Menteri Koordinator Kemaritiman Luhut Binsar Pandjaitan dalam acara Malam Indonesia yang digelar di sela-sela Forum Ekonomi Dunia 2018 di Davos, Swiss, Rabu (24/1) atau Kamis dini hari waktu Indonesia, menyatakan, konsumsi Indonesia meningkat 167 persen dalam rentang 2005-2016. ”Dengan populasi penduduk 261 juta jiwa pada 2016, sekitar 141 juta penduduk adalah kelas menengah. Indonesia merupakan negara yang potensial untuk investasi,” ujar Luhut.
Dalam acara itu hadir, antara lain, Menteri Badan Usaha Milik Negara Rini Soemarno, Luhut, Menteri Komunikasi dan Informatika Rudiantara, Menteri Perindustrian Airlangga Hartarto, dan Kepala Badan Koordinasi Penanaman Modal Thomas Lembong. Hadir pula Direktur Utama PT Wijaya Karya (Persero) Tbk Bintang Perbowo serta sejumlah petinggi perusahaan nasional, antara lain Astra, Lippo Group, Gajah Tunggal, dan Indofood.
Menurut Luhut, kinerja ekonomi Indonesia menjadi daya tawar kepada calon investor. Hal itu diperkuat oleh status layak investasi dari pemeringkat Standard and Poor’s dari BB+ menjadi BBB-, peringkat BBB dengan outlook stabil dari Fitch Ratings, dan perbaikan peringkat kemudahan berinvestasi yang naik 34 peringkat ke posisi ke-72 oleh Bank Dunia.

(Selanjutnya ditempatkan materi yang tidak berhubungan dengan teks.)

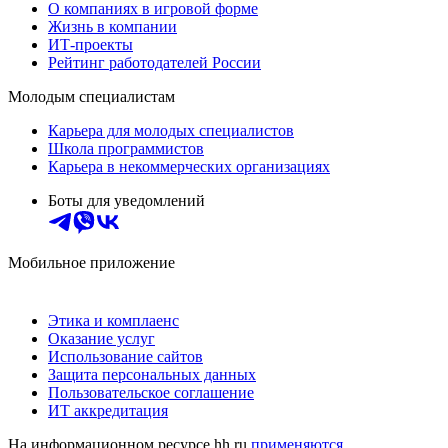
О компаниях в игровой форме
Жизнь в компании
ИТ-проекты
Рейтинг работодателей России
Молодым специалистам
Карьера для молодых специалистов
Школа программистов
Карьера в некоммерческих организациях
Боты для уведомлений
Мобильное приложение
Этика и комплаенс
Оказание услуг
Использование сайтов
Защита персональных данных
Пользовательское соглашение
ИТ аккредитация
На информационном ресурсе hh.ru
применяются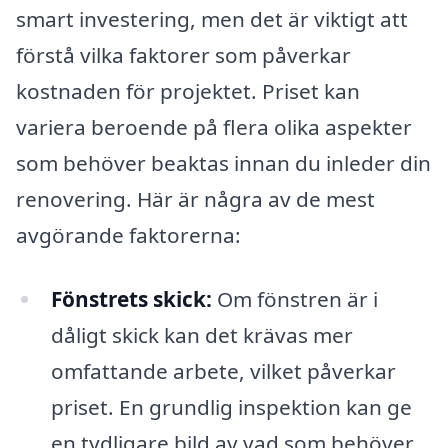
smart investering, men det är viktigt att
förstå vilka faktorer som påverkar
kostnaden för projektet. Priset kan
variera beroende på flera olika aspekter
som behöver beaktas innan du inleder din
renovering. Här är några av de mest
avgörande faktorerna:
Fönstrets skick:
Om fönstren är i
dåligt skick kan det krävas mer
omfattande arbete, vilket påverkar
priset. En grundlig inspektion kan ge
en tydligare bild av vad som behöver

Selain sektor infrastruktur, Pemerintah Indonesia juga menawarkan investasi di sektor lain, antara lain perbankan dan telekomunikasi. Menteri Komunikasi dan Informatika Rudiantara dalam kesempatan itu menawarkan pengembangan
teknologi dan komunikasi di Indonesia.
Terkait pembiayaan, setelah PT Jasa Marga (Persero) Tbk, kini giliran PT Wijaya Karya (Persero) Tbk sukses menjual obligasi global dalam denominasi rupiah. Keberhasilan ini mencerminkan bahwa investor global percaya terhadap prospek likuiditas dan infrastruktur di Indonesia.
Bintang menuturkan, menurut rencana, Komodo Bonds WIKA akan dicatatkan di Bursa Efek London dan Bursa Efek Singapura pada 31 Januari 2018. Direktur Keuangan Wijaya Karya yang ditunjuk sebagai Kepala Proyek Komodo Bonds WIKA, ANS Kosasih, menuturkan, para investor melihat bahwa keberhasilan transaksi tersebut akan membuka jalan bagi BUMN lain menerbitkan obligasi sebagai sumber pembiayaan alternatif.